Water is one of the most fascinating academic topics, especially because of its importance in biology. It has one of the most basic molecular structures, but it is distinguished by intriguing and complex thermodynamic features, particularly in the liquid form, that are still poorly understood. As a result, when compared to other liquids, water exhibits a variety of peculiar characteristics, the most well-known of which is the maximum density at 277 K. We now know that this complexity is attributable to its polymorphism, an original hypothesis that has been scientifically proven. Liquid water, like its amorphous phase, is polymorphic; in particular, it is owing to two liquids of differing densities: HDL and LDL, or high- and low-density liquids. A networking structure gives rise to the LDL structure. Because of the noncovalent attractive hydrogen bond interaction, the process has a tetrahedral symmetry (HB). Relevant factors include the fact that HDL and LDL coexist in a broad portion of the water phase diagram, and that they can move from one to the other by a first order transition when pressure or temperature is changed: the liquid-liquid transition hypothesis (LLT). The thermodynamic response functions (compressibility, specific heats, expansivity, and entropy) of the system, as well as its variables, represent polymorphism, determining the system's entire attributes and fluctuations. This holds true for both bulk water and its solutions, implying that the HB, as represented in local molecule structure and configuration, determines the chemical-physical properties of water and water systems.

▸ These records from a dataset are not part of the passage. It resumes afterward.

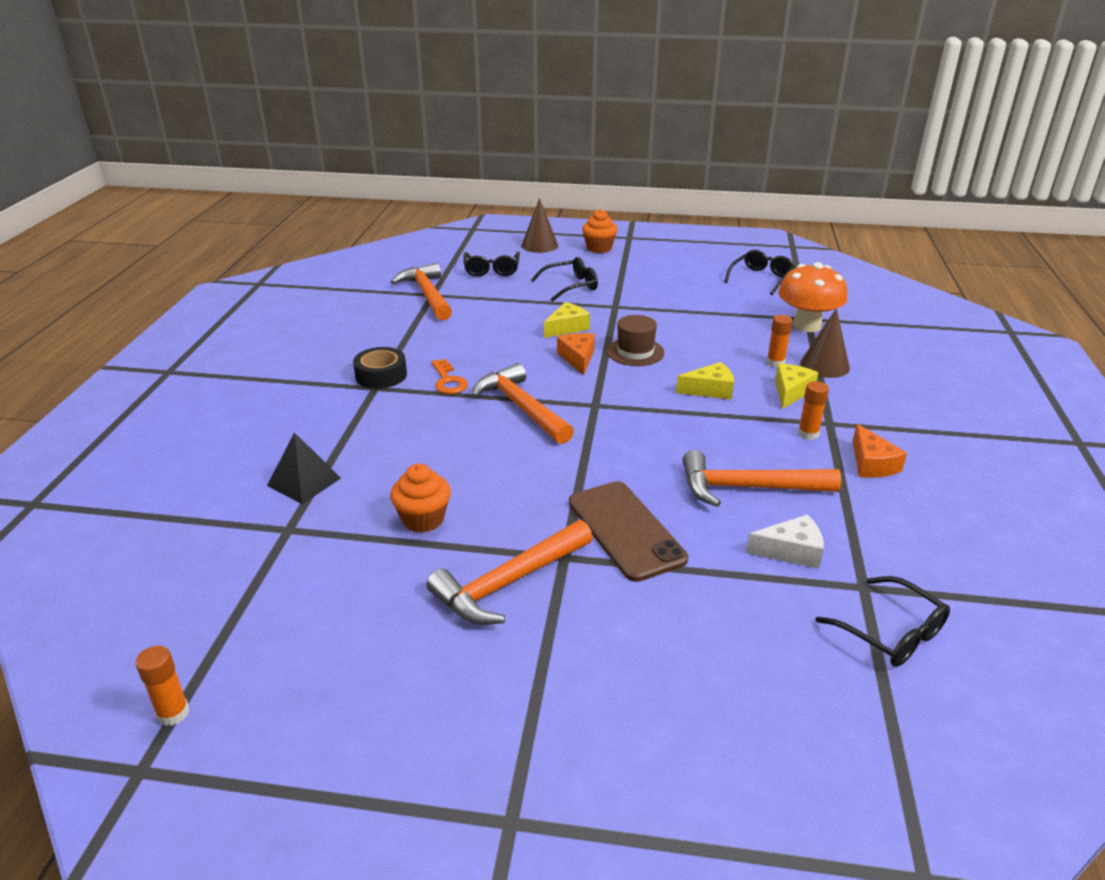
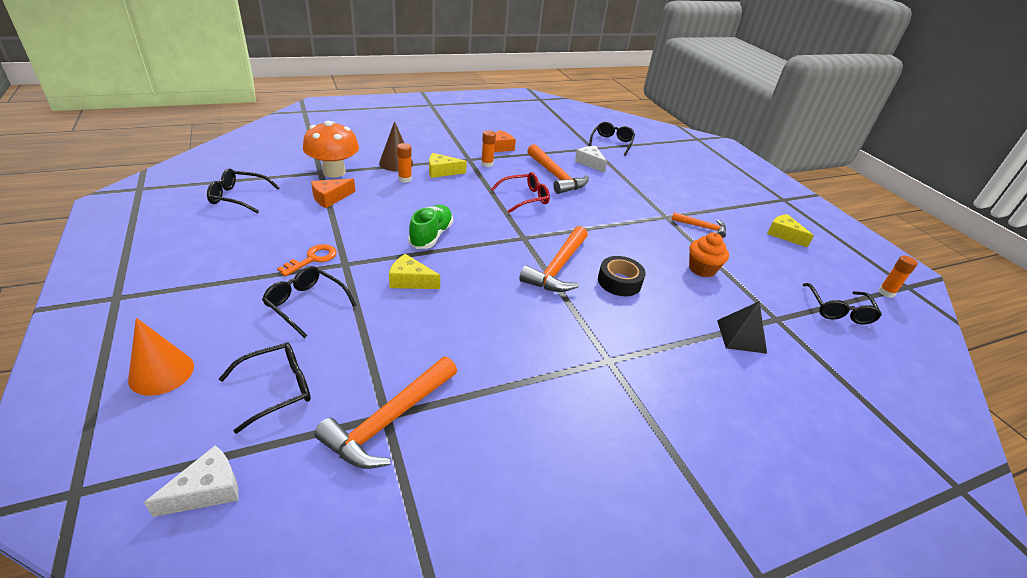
camera: 125 degrees left, 5 degrees up
black tape [353,347,407,389] -> black tape moved to [598,256,646,296]
orange hammer [426,520,593,625] -> orange hammer [671,212,726,238], size x0.58
orange key [431,359,468,394] -> orange key moved to [277,244,337,277]
brown cone [521,198,558,253] -> orange cone [128,318,194,396]
orange cheese [557,333,595,375] -> orange cheese moved to [311,179,355,208]
brown phone [569,481,688,582] -> none
orange cupcake [582,209,618,253] -> none
brown hat [607,315,665,366] -> green shoe [408,205,453,249]
yellow cheese [676,362,734,399] -> yellow cheese moved to [767,214,814,248]
none -> white cheese [144,445,239,517]
none -> red glasses [491,172,550,213]
none -> black glasses [802,283,882,325]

Thermodynamic Anomalies of Liquid Water

Density anomaly

The density anomaly is one of the oldest known water phenomena. Water expands when cooled below 277 K at ambient pressure, unlike other simple liquids that expand when heated. Ice floats on water because of this anomaly, and fish can survive in warm seas beneath a covering of ice at temperatures much below 0 degrees Celsius. As the pressure is increased, the temperature of maximum density, TM D, drops until it disappears the above 200 MPa. The density of anomaly is found in the (T, P) plane, just below the locus of TM D. Computer simulations of various water models find the TM D in the same way that experiments do. Recent investigations on water contained in nanopores have revealed that the supercooled liquid exhibits a phase transition below 210 K.

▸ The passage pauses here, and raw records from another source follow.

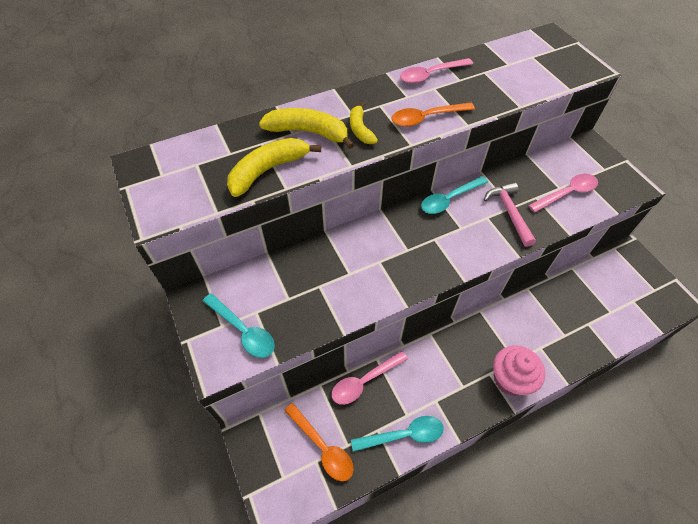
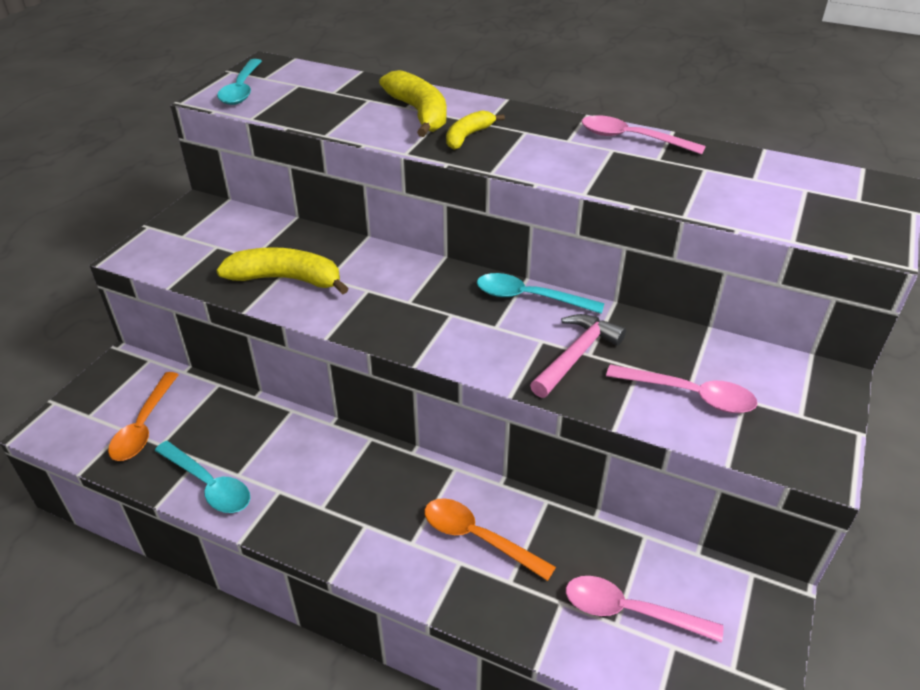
camera: 50 degrees right, 15 degrees down
turquoise spoon [203,293,275,358] -> turquoise spoon moved to [217,59,262,105]
yellow banana [227,138,321,197] -> yellow banana moved to [216,247,349,294]
pink spoon [331,351,408,405] -> pink spoon moved to [566,576,723,643]
orange spoon [392,102,475,127] -> orange spoon moved to [424,498,556,581]
pink cupcake [493,345,545,396] -> none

Dynamics and thermodynamics of water

kB is the Boltzmann constant, while S is the entropy. Since any thermal fluctuation should reduce as temperature decreases, one would anticipate CP to behave similarly. In the case of water, however, it rises dramatically as the temperature falls below around 330 K. At 228 K, CP appears to diverge as a power-law.

Diffusion anomaly

When simple liquids are pressurised, their dynamics slow down. Instead, as the pressure is increased, the dynamics of water become faster, reaching a maximum at a constant temperature. The density anomaly in the (T,P) plane is included in the dynamic anomaly's region. The experimental results are recovered using computer simulations of several water models. They show that when P decreases, the diffusion constant D lowers until it reaches a minimum value at a negative pressure below which normal behaviour returns. The breakdown of hydrogen bonds is responsible for the unusual rise in diffusion when pressurised. As the pressure rises, more hydrogen bonds are disrupted, allowing water molecules to disperse freely from their neighbours and thereby increasing diffusion.

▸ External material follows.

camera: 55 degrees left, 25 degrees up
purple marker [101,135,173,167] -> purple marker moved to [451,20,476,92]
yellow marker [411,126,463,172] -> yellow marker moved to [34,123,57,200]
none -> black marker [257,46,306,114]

Non-arrhenius to arrhenius dynamic crossover at low temperatures

Liquids with Arrhenius(or activated) behaviour have relaxation times that are an exponential function of 1/T, whereas those with non-Arrhenius behaviour have relaxation times that are a different function of 1/T. If the viscosity is used to characterise the dynamics instead of the relaxation time of some specific degree of freedom, then the variation of viscosity as an exponential function of 1/T is called "strong" behaviour, while a different function of 1/T is called "fragile" behaviour.